Stents with an already approved drug from [the FDA] will get approval faster than those that use a new medical entity, or drug, Foy told the standing-room-only crowd. "The worst-case scenario is if both the device and the drug are unapproved," she warned.
The important bench elements in a trial are the in vitro pharmacokinetics and the chemical, manufacturing, and control principles of good clinical practice, Foy said. "That seems to be a big hurdle for manufacturers that have been contacting us," she added. Other items FDA staff will look at include the coating integrity, the durability, fatigue and corrosion, and particulate analysis of the carrier. "For the drug chemistry data, we would collaborate with CDER on that, if the drug has been approved," Foy said.
Another important component to the clinical trial is to establish a correlation between animal and human study data. "The in vivo data should demonstrate a correlation to the in vitro data," she noted.

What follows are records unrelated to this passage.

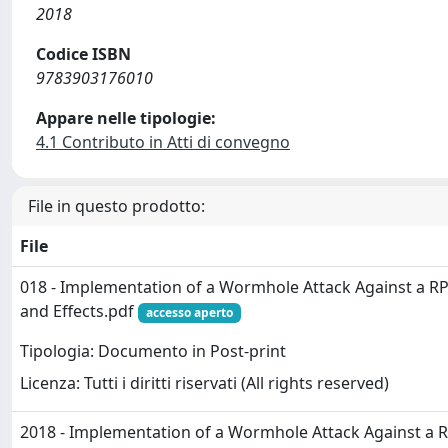
2018
Codice ISBN
9783903176010
Appare nelle tipologie:
4.1 Contributo in Atti di convegno
File in questo prodotto:
File
018 - Implementation of a Wormhole Attack Against a R
and Effects.pdf
accesso aperto
Tipologia: Documento in Post-print
Licenza: Tutti i diritti riservati (All rights reserved)
2018 - Implementation of a Wormhole Attack Against a 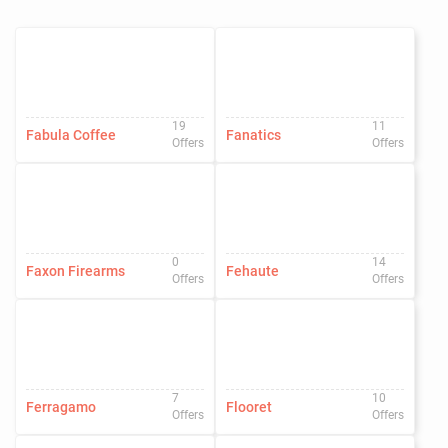
19
11
Fabula Coffee
Fanatics
Offers
Offers
0
14
Faxon Firearms
Fehaute
Offers
Offers
7
10
Ferragamo
Flooret
Offers
Offers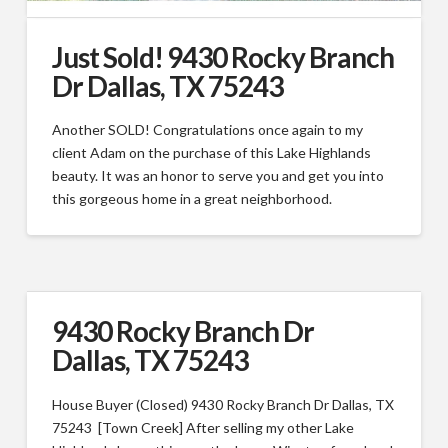
Just Sold! 9430 Rocky Branch
Dr Dallas, TX 75243
Another SOLD! Congratulations once again to my
client Adam on the purchase of this Lake Highlands
beauty. It was an honor to serve you and get you into
this gorgeous home in a great neighborhood.
9430 Rocky Branch Dr
Dallas, TX 75243
House Buyer (Closed) 9430 Rocky Branch Dr Dallas, TX
75243 [Town Creek] After selling my other Lake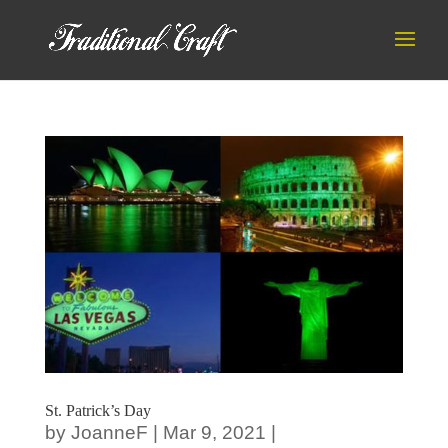
St. Patrick’s Day
by
JoanneF
|
Mar 9, 2021
|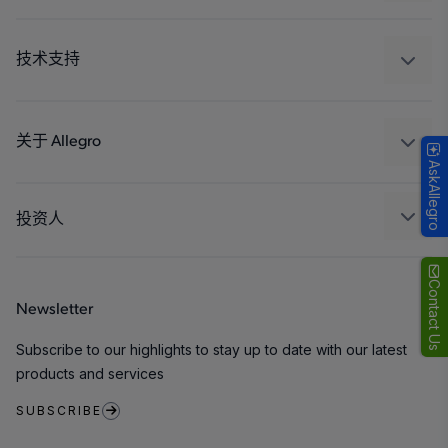
驱动器
汽车
工业
技术支持
消费品
设计和开发
Technologies
封装
关于 Allegro
AskAllegro
质量标准和环境认证
我们的公司
软件门户
人才招聘
投资人
企业责任
Growth and Inclusion
Contact Us
Newsletter
联系我们
Subscribe to our highlights to stay up to date with our latest
products and services
SUBSCRIBE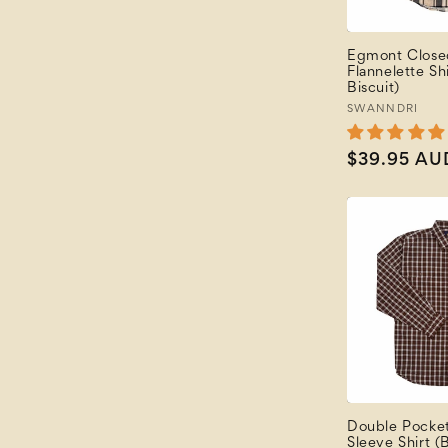
Egmont Close
Flannelette Sh
Biscuit)
Vendor:
SWANNDRI
Regular
$39.95 AU
price
Double Pocke
Sleeve Shirt (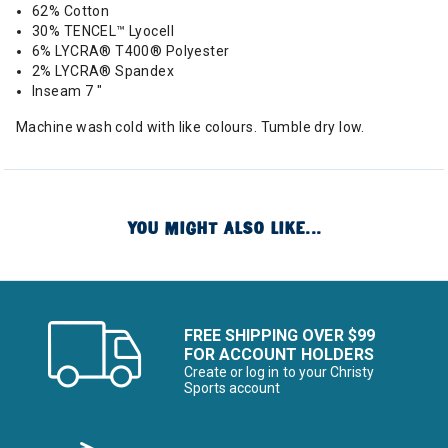
62% Cotton
30% TENCEL™ Lyocell
6% LYCRA® T400® Polyester
2% LYCRA® Spandex
Inseam 7 "
Machine wash cold with like colours. Tumble dry low.
YOU MIGHT ALSO LIKE...
FREE SHIPPING OVER $99
FOR ACCOUNT HOLDERS
Create or log in to your Christy
Sports account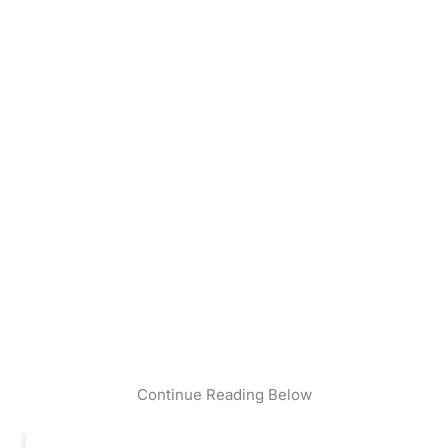
Continue Reading Below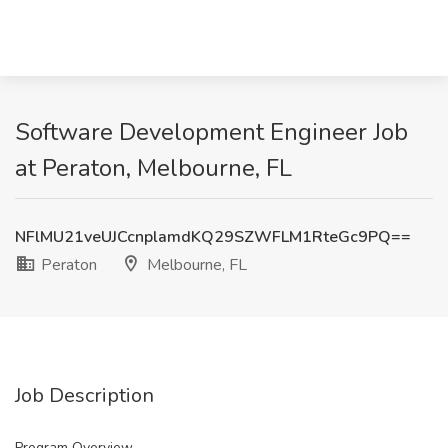
Software Development Engineer Job
at Peraton, Melbourne, FL
NFlMU21veUJCcnplamdKQ29SZWFLM1RteGc9PQ==
Peraton
Melbourne, FL
Job Description
Program Overview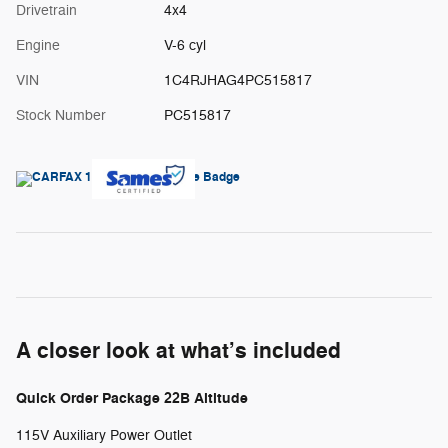
Drivetrain
4x4
Engine
V-6 cyl
VIN
1C4RJHAG4PC515817
Stock Number
PC515817
A closer look at what’s included
Quick Order Package 22B Altitude
115V Auxiliary Power Outlet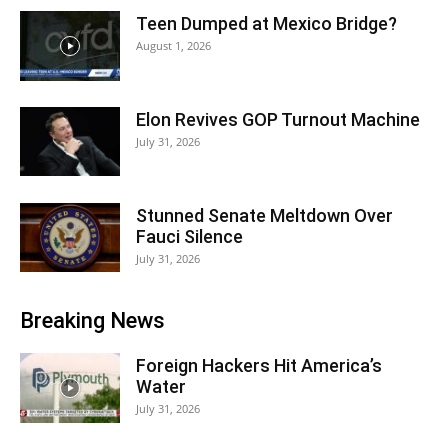
Teen Dumped at Mexico Bridge?
August 1, 2026
Elon Revives GOP Turnout Machine
July 31, 2026
Stunned Senate Meltdown Over
Fauci Silence
July 31, 2026
Breaking News
Foreign Hackers Hit America’s
Water
July 31, 2026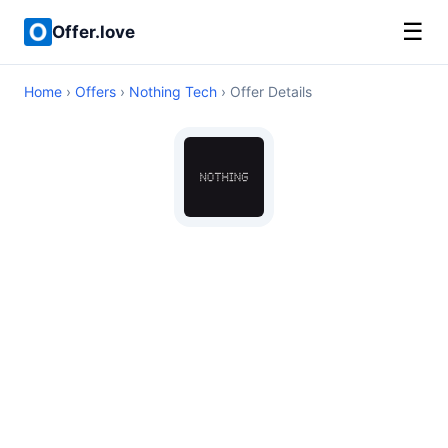
☰
Offer.love
Home
›
Offers
›
Nothing Tech
› Offer Details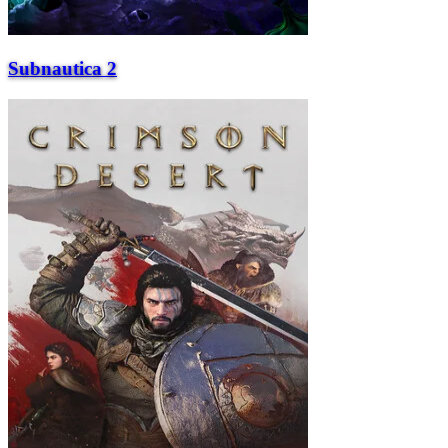
Subnautica 2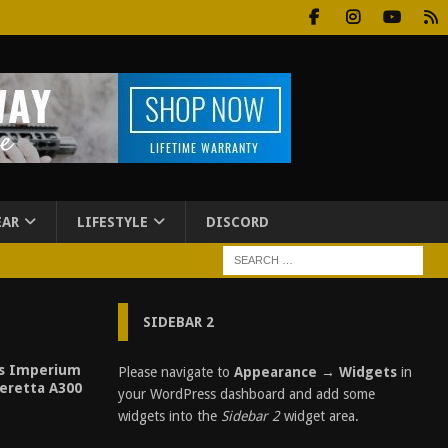
EAR
LIFESTYLE
DISCORD
SIDEBAR 2
es Imperium
Please navigate to
Appearance → Widgets
in
eretta A300
your WordPress dashboard and add some
widgets into the
Sidebar 2
widget area.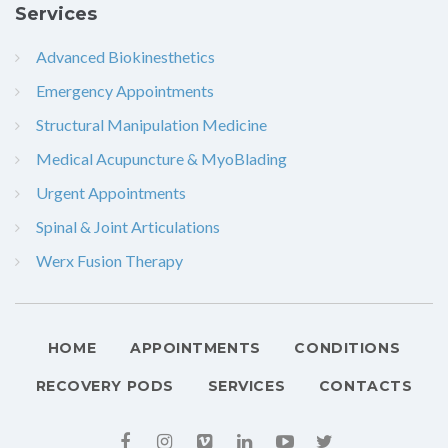
Services
Advanced Biokinesthetics
Emergency Appointments
Structural Manipulation Medicine
Medical Acupuncture & MyoBlading
Urgent Appointments
Spinal & Joint Articulations
Werx Fusion Therapy
HOME
APPOINTMENTS
CONDITIONS
RECOVERY PODS
SERVICES
CONTACTS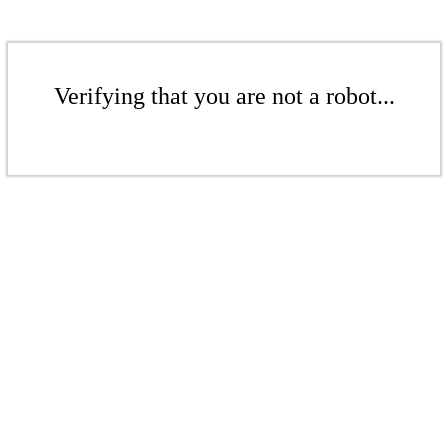
Verifying that you are not a robot...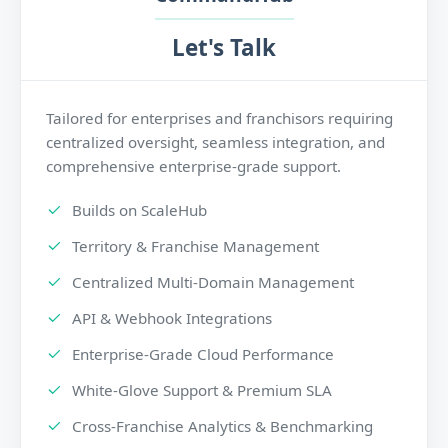
Let's Talk
Tailored for enterprises and franchisors requiring
centralized oversight, seamless integration, and
comprehensive enterprise-grade support.
Builds on ScaleHub
Territory & Franchise Management
Centralized Multi-Domain Management
API & Webhook Integrations
Enterprise-Grade Cloud Performance
White-Glove Support & Premium SLA
Cross-Franchise Analytics & Benchmarking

But Bram Zuckerman, MD, deputy director of the Cardiovascular and Respiratory Devices division of the CDRH, gave stent manufacturers credit for paving the road in the industry. "We should be able to handle the glut of stent PMAs, thanks to the groundwork that the manufacturers helped establish. But the clinical trial issue is still an unanswered question," he said.
Additionally, according to Foy, FDA staff will wants to see an evaluation of the following: the uncoated stent; the uncoated stent vs. the stent and carrier; the uncoated stent vs. the stent, carrier, and drug; and the clinical dose vs. overdose amounts. "It's also important to include data for the intended clinical uses. If you intend for the stent to be longer, then data to support the length should be included," she advised.
Clinical trials also should contain an executive summary, a comparison of local and systemic pharmacokinetics and an animal study report with local, regional and systemic information.
Establishing clinical considerations in the early stages is important as well, CDRH's John Hyde, MD, told the attendees. "You should demonstrate the contribution of the drug to the stent as well as its superiority over a bare metal stent," he advised.
The data should be clinically meaningful, Hyde said. "We'd like to see an assessment of the stent at nine months, even though some of the earlier stents have only shown assessment at six months." Postmarket follow-up also should be extended, he noted. "When developing a PMA, you should expect to offer surveillance up to five years as well as have a reliable data safety monitoring board. I'd recommend one that is online, one that can make decisions quickly to alert you to any problems."